# Praying Mantis and Bee video



## acb's (Apr 14, 2007)

Shot this over a month ago, but fall had been very busy and was only able to edit and upload it now. Was walking by our hives here in our yard before I left to go to one of our other beeyards and noticed something hanging from the front of the landing board on one of our hives. A praying mantis had caught a bee.

It's not exactly a video you can "enjoy" as a beekeeper. Maybe I should rate it PG-13 for scenes of graphic insect violence, but to me it sure is fascinating to see. (Obviously, or I wouldn't have filmed 8 minutes of it to edit down. Not sure what that says about me?)

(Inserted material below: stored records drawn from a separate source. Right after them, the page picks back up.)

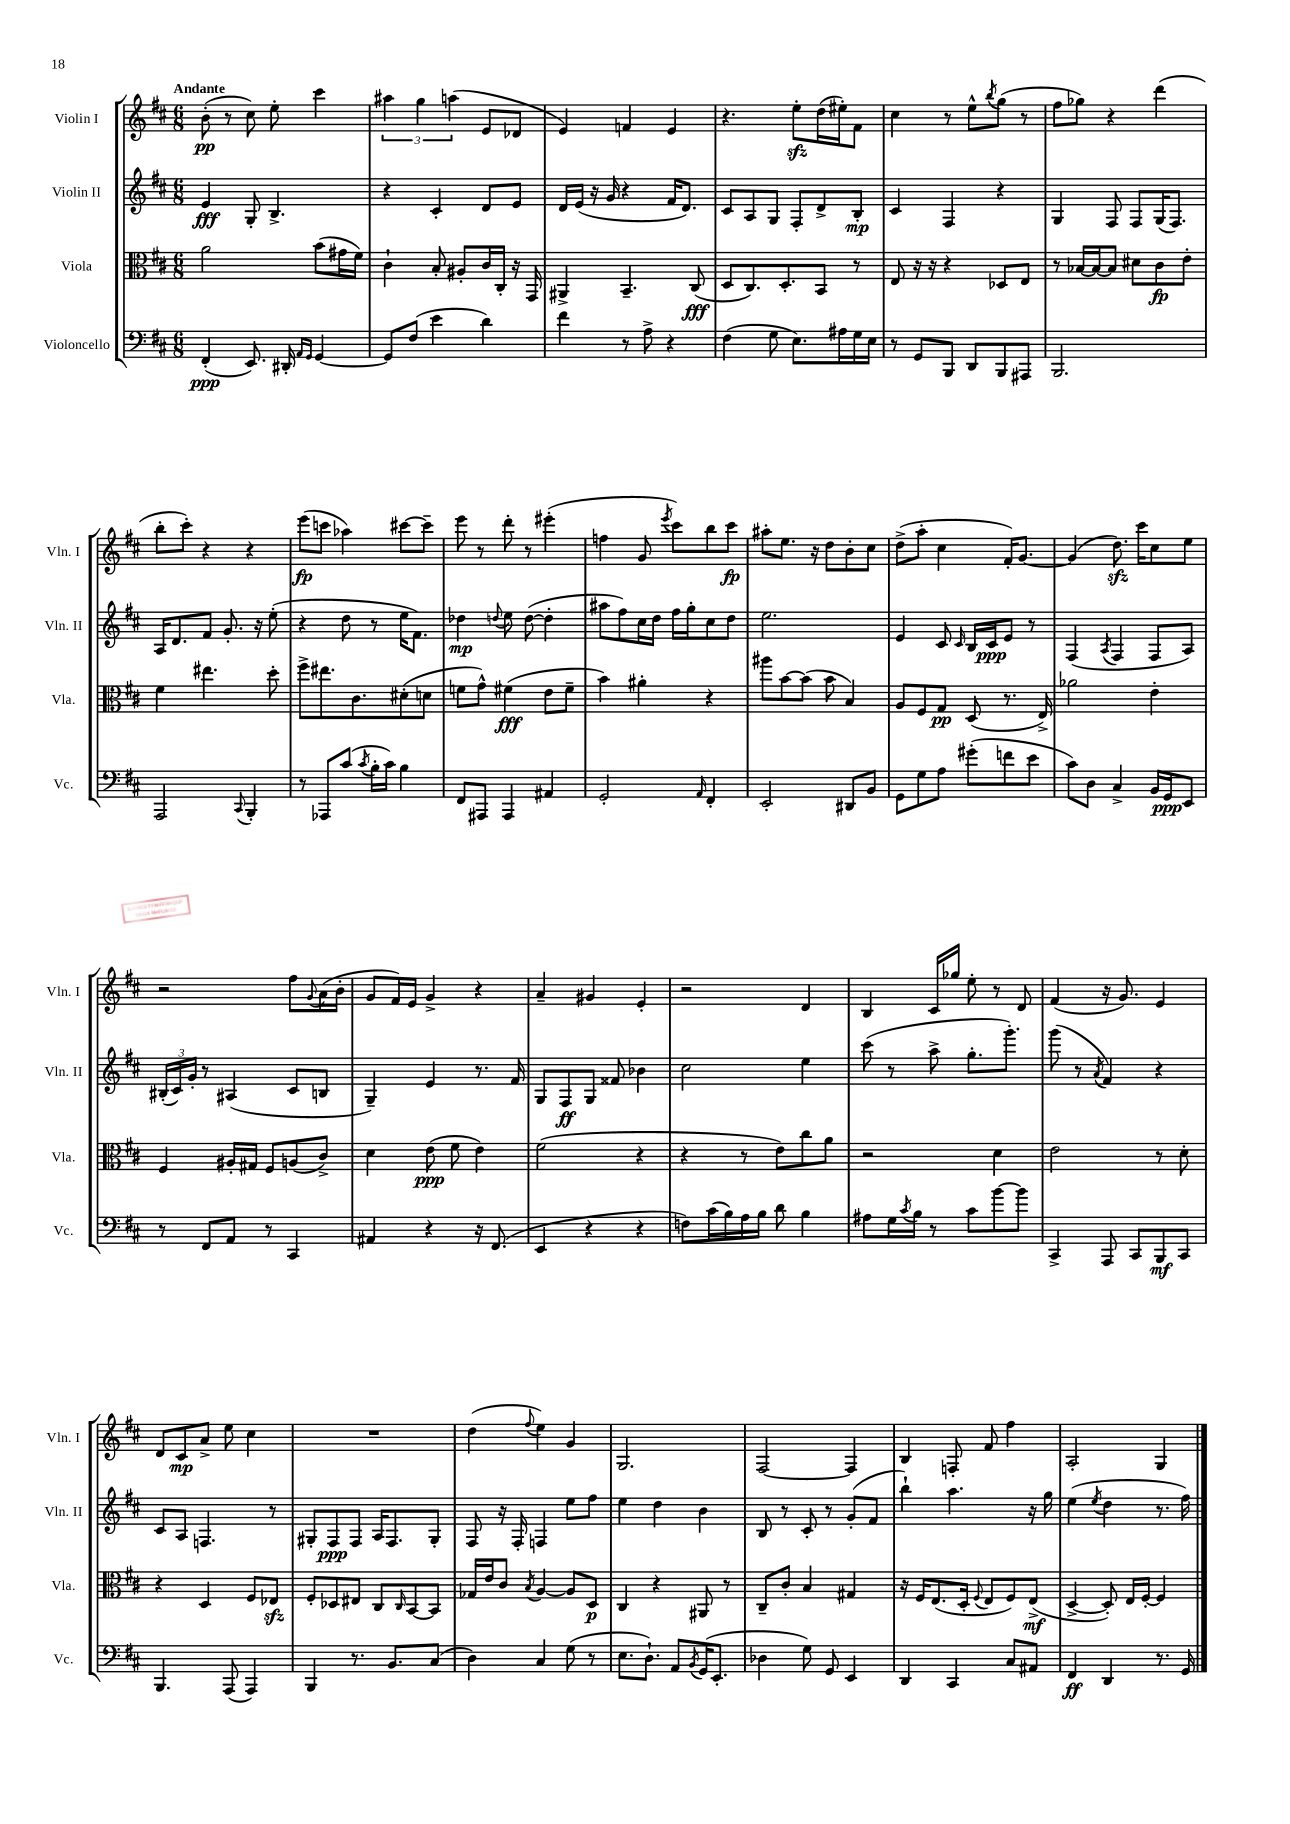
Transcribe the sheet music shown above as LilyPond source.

<<
\new StaffGroup <<
\new Staff = "s0" \with { instrumentName = "Violin I" shortInstrumentName = "Vln. I" } {
    \clef treble \key d \major \numericTimeSignature \time 6/8 \tempo "Andante"
    b'8-.\pp( r8 cis''8) e''8-. cis'''4 |
    \tuplet 3/2 { ais''4 g''4 a''4( } e'8 des'8 |
    e'4) f'4 e'4 |
    r4. e''8-.\sfz d''16( eis''16-.) fis'8 |
    cis''4 r8 e''8-^ \acciaccatura { b''8 } g''8( r8 |
    fis''8 ges''8) r4 d'''4( |
    b''8-. cis'''8-.) r4 r4 |
    e'''8\fp( c'''8 aes''4) cis'''8~ cis'''8-- |
    e'''8 r8 d'''8-. r8 eis'''4-.( |
    f''4 g'8 \acciaccatura { e'''8 } cis'''8) b''8 cis'''8\fp |
    ais''8-. e''8. r16 d''8 b'8-. cis''8 |
    d''8->( a''8-. cis''4 fis'16-.) g'8.~ |
    g'4( d''8.\sfz) cis'''16 cis''8 e''8 |
    r2 fis''8 \appoggiatura { g'8 } a'16( b'16-. |
    g'8 fis'16) e'16 g'4-> r4 |
    a'4-- gis'4 e'4-. |
    r2 d'4 |
    b4 cis'16 ges''16 e''8-. r8 d'8 |
    fis'4( r16 g'8.) e'4 |
    d'8 cis'8\mp a'8-> e''8 cis''4 |
    R2. |
    d''4( \appoggiatura { fis''8 } e''4) g'4 |
    g2. |
    fis2~ fis4 |
    b4 f8-. fis'8 fis''4 |
    a2-. g4 \bar "|." |
}
\new Staff = "s1" \with { instrumentName = "Violin II" shortInstrumentName = "Vln. II" } {
    \clef treble \key d \major \numericTimeSignature \time 6/8
    e'4\fff g8-. b4.-> |
    r4 cis'4-. d'8 e'8 |
    d'16 e'16( r16 g'16 r4 fis'16 d'8.) |
    cis'8 a8 g8 fis8-. d'8-> b8-.\mp |
    cis'4 fis4 r4 |
    g4 fis8 fis8 g16( fis8.) |
    a16 d'8. fis'8 g'8.-. r16 e''8-.( |
    r4 d''8 r8 e''16 fis'8.) |
    des''4\mp \appoggiatura { d''8 } e''8 d''8~( d''4-. |
    ais''8 fis''8) cis''16 d''16 fis''16 g''16-. cis''8 d''8 |
    e''2. |
    e'4 cis'8 \grace { cis'16 } b16 cis'16\ppp e'8 r8 |
    fis4( \acciaccatura { a8 } fis4 fis8 a8) |
    \tuplet 3/2 { bis16-.( cis'16) g'16-. } r8 ais4( cis'8 b8 |
    g4--) e'4 r8. fis'16 |
    g8 fis8\ff g8 fisis'8 bes'4 |
    cis''2 e''4 |
    cis'''8( r8 a''8-> g''8.-. g'''8.-.) |
    g'''8( r8 \acciaccatura { a'8 } fis'4) r4 |
    cis'8 a8 f4. r8 |
    gis8-. fis8\ppp fis8 a16 fis8. gis8-. |
    fis8 r16 fis16-. f4 e''8 fis''8 |
    e''4 d''4 b'4 |
    b8 r8 cis'8-. r8 g'8-.( fis'8 |
    b''4-!) a''4. r16 g''16 |
    e''4( \acciaccatura { e''8 } d''4 r8. fis''16) \bar "|." |
}
\new Staff = "s2" \with { instrumentName = "Viola" shortInstrumentName = "Vla." } {
    \clef alto \key d \major \numericTimeSignature \time 6/8
    a'2 b'8( gis'16 fis'16) |
    cis'4-! b8-. ais8-. cis'16 cis16-. r16 g,16 |
    ais,4-> b,4.-- cis8\fff( |
    d8 cis8.) d8.-. b,8 r8 |
    e8 r16 r16 r4 des8 e8 |
    r8 bes16~ bes16~ bes8 dis'8 cis'8\fp e'8-. |
    fis'4 eis''4. d''8-. |
    fis''8-> eis''8. cis'8. dis'8-.( d'8 |
    f'8 g'8-^) fis'4\fff( e'8 fis'8-- |
    b'4) ais'4-. r4 |
    ais''8 b'8~ b'8( b'8 b4) |
    a8 fis8 g8\pp d8( r8. e16->) |
    aes'2 e'4-. |
    fis4 ais16-. gis16 fis8 a8( cis'8->) |
    d'4 e'8\ppp( fis'8 e'4) |
    fis'2( r4 |
    r4 r8 e'8) cis''8 a'8 |
    r2 d'4 |
    e'2 r8 d'8-. |
    r4 d4 fis8 ees8\sfz |
    fis8-. des8 eis8 cis8 \grace { cis16 } b,8~ b,8 |
    ges16 e'16 cis'8 \acciaccatura { b8 } a4~ a8 d8\p |
    cis4 r4 ais,8 r8 |
    cis8-- cis'8-. b4 gis4 |
    r16 fis16 e8.( d16-. \appoggiatura { fis8 } e8 fis8) e8->\mf( |
    d4~-> d8-.) e16 fis16~-. fis4 \bar "|." |
}
\new Staff = "s3" \with { instrumentName = "Violoncello" shortInstrumentName = "Vc." } {
    \clef bass \key d \major \numericTimeSignature \time 6/8
    fis,4-.\ppp( e,8.) dis,16-. \grace { a,16 g,16 } g,4~ |
    g,8 fis8( e'4 d'4) |
    fis'4 r8 a8-> r4 |
    fis4( g8 e8.) ais16 g16 e16 |
    r8 g,8 b,,8 d,8 b,,8 ais,,8 |
    b,,2. |
    a,,2 \appoggiatura { cis,8 } b,,4-. |
    r8 aes,,8 cis'8( \acciaccatura { cis'8 } b16-. cis'16) b4 |
    fis,8 ais,,8 ais,,4 ais,4 |
    g,2-. \grace { a,16 } fis,4-. |
    e,2-. dis,8 b,8 |
    g,8 g8 a8 gis'8-.( f'8 e'8 |
    cis'8) d8 cis4-> b,16 g,16\ppp e,8 |
    r8 fis,8 a,8 r8 cis,4 |
    ais,4 r4 r16 fis,8.( |
    e,4 r4 r4 |
    f8) cis'16( b16) a16 b16 d'8 b4 |
    ais8 g16 \acciaccatura { cis'8 } b16 r8 cis'8 b'8~ b'8 |
    cis,4-> a,,8 cis,8 b,,8\mf cis,8 |
    b,,4. a,,8( a,,4) |
    b,,4 r8. b,8. cis8( |
    d4) cis4 g8( r8 |
    e8. d8.-!) a,8 \acciaccatura { b,8 } g,16( e,8.-. |
    des4 g8) g,8 e,4 |
    d,4 cis,4 cis8 ais,8 |
    fis,4\ff d,4 r8. g,16 \bar "|." |
}
>>
>>
\layout { \context { \Score \remove "Bar_number_engraver" } }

If you look closely in the first several seconds the mantis can be seen chewing on an antenna and you can see the stinger moving. I hate having to format these videos to upload because they lose so much of the original avi. quality. If there's anyone out there more experienced that has any suggestions to help me with this it would be greatly appreciated.

Two links, one to Zunibee and the other to YouTube.

http://www.zunibee.com/community/viewVideo.php?fileID=61

http://www.youtube.com/user/acbees

Arvin


----------



## Jeffzhear (Dec 2, 2006)

Arvin, thanks for sharing. I hadn't ever thought about a praying mantis as a foe to honeybees, but it makes sense. You did a nice job editing and I enjoyed the when you scanned the front entrance to put the upside down praying mantis into perspective. Nice job.


----------



## pcelar (Oct 5, 2007)

Ditto.


----------



## Laurence Hope (Aug 24, 2005)

Thanks for the video. I have never noticed a praying mantis eating a bee, but we have a never ending supply of black widow spiders that eat them. I combined one hive to another a couple weeks ago, and under the SBB were 5 black widows, along with several bee skeletons.


----------



## BjornBee (Feb 7, 2003)

I posted this last year. This was shot on my back porch. Those praying mantis eat alot more than bees.....


----------